Huffman Code is a lossless data compression algorithm that assigns variable-length binary codes to input characters based on their frequency. It is widely used in data compression applications such as file compression and encoding.
Concept
Huffman coding works by assigning shorter codes to more frequent characters and longer codes to less frequent characters, minimizing the total number of bits used to represent the data.
Algorithm
The Huffman coding algorithm follows these steps:
- Calculate Frequency: Count the occurrence of each character in the input data.
- Build a Priority Queue: Create a min-heap where each node represents a character and its frequency.
- Construct a Huffman Tree:
- Extract the two nodes with the lowest frequency.
- Merge them into a new node with their combined frequency.
- Repeat until only one node remains, which becomes the root of the tree.
- Assign Binary Codes: Traverse the tree and assign binary values (0 for left, 1 for right) to generate unique Huffman codes for each character.
Example
Given the input string hello world, the frequency table and corresponding Huffman codes might be:
Character | Frequency | Huffman Code |
---|---|---|
h | 1 | 1100 |
e | 1 | 1101 |
l | 3 | 10 |
o | 2 | 00 |
w | 1 | 1110 |
r | 1 | 1111 |
d | 1 | 01 |
The compressed representation replaces each character with its Huffman code.
Implementation
A simple implementation of Huffman coding in Python:
import heapq
from collections import Counter, namedtuple
class Node(namedtuple("Node", ["char", "freq", "left", "right"])):
def __lt__(self, other):
return self.freq < other.freq
def build_huffman_tree(text):
freq = Counter(text)
heap = [Node(char, freq, None, None) for char, freq in freq.items()]
heapq.heapify(heap)
while len(heap) > 1:
left = heapq.heappop(heap)
right = heapq.heappop(heap)
merged = Node(None, left.freq + right.freq, left, right)
heapq.heappush(heap, merged)
return heap[0]
def generate_codes(node, prefix="", codebook={}):
if node:
if node.char:
codebook[node.char] = prefix
generate_codes(node.left, prefix + "0", codebook)

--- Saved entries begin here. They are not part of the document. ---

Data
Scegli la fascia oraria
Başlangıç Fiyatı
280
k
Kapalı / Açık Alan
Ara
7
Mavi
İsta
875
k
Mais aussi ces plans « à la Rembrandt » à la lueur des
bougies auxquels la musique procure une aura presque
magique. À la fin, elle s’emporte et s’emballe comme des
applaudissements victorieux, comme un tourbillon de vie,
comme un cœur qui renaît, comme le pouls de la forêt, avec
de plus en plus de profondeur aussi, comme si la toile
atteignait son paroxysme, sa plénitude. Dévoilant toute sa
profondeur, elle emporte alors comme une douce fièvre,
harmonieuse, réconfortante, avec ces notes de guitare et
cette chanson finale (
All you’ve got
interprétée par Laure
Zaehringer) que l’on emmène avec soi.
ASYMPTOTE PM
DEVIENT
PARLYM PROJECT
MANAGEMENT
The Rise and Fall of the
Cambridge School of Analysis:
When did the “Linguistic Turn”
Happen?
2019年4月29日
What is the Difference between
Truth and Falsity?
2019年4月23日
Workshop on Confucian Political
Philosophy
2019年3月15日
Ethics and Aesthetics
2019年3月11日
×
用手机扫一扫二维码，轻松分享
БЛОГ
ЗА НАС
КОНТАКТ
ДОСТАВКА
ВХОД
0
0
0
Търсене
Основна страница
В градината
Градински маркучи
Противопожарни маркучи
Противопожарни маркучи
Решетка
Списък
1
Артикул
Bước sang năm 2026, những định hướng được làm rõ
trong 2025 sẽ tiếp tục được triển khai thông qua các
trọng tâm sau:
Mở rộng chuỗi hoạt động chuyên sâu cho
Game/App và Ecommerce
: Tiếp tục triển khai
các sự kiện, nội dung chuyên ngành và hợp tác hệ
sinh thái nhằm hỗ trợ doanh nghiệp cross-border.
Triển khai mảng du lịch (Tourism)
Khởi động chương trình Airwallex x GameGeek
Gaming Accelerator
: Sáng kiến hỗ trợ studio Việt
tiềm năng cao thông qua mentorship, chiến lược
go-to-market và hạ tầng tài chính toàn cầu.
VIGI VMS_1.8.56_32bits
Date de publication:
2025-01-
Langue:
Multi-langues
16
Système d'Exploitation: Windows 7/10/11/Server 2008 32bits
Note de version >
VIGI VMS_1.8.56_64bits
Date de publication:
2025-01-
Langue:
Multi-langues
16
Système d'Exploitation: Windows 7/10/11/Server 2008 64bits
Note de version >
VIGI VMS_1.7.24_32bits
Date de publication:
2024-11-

generate_codes(node.right, prefix + "1", codebook)
return codebook
text = "hello world"
tree = build_huffman_tree(text)
codes = generate_codes(tree)
print(codes)
Advantages
- Lossless Compression
- Ensures no data loss in reconstruction.
- Efficient Encoding
- Optimized for frequent characters, reducing overall storage size.
- Used in Many Applications
- Commonly applied in ZIP, GZIP, JPEG, and other compression formats.
Limitations
- Requires Frequency Table
- The table must be transmitted alongside the encoded data.
- Not Optimal for Small Texts
- Overhead can be significant for short messages.
- Sensitive to Input Data
- Performance depends on character frequency distribution.
Applications
- File Compression
- Used in ZIP and GZIP formats.
- Multimedia Encoding
- Applied in JPEG and MP3 compression.
- Data Transmission
- Efficient encoding in communication protocols.